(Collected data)
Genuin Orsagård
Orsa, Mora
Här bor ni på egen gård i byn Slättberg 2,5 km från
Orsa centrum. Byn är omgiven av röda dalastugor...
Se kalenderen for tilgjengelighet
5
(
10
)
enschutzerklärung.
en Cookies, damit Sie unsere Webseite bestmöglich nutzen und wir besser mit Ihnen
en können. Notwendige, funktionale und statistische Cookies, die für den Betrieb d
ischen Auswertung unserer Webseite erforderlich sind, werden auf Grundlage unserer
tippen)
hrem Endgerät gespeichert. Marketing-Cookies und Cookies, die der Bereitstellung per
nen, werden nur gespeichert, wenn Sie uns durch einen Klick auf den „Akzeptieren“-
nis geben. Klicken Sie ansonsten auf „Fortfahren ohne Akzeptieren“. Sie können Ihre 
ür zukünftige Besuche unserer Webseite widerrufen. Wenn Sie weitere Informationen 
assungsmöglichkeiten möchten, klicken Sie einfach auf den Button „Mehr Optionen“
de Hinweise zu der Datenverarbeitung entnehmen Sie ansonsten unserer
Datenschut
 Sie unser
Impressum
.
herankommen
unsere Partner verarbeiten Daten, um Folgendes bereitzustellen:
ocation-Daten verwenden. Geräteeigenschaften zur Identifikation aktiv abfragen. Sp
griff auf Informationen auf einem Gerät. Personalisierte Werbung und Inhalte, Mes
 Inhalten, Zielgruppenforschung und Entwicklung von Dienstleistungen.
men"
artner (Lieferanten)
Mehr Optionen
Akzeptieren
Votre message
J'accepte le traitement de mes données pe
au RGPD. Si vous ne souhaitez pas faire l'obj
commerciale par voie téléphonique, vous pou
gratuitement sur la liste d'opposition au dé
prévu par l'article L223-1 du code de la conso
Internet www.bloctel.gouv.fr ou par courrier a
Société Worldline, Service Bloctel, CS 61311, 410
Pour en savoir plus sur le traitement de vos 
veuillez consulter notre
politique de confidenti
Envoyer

ACTION ITEM: Find the lines above holding the word "Cookies" and show them.

SOLUTION TO THIS EXERCISE:
en Cookies, damit Sie unsere Webseite bestmöglich nutzen und wir besser mit Ihnen
en können. Notwendige, funktionale und statistische Cookies, die für den Betrieb d
hrem Endgerät gespeichert. Marketing-Cookies und Cookies, die der Bereitstellung per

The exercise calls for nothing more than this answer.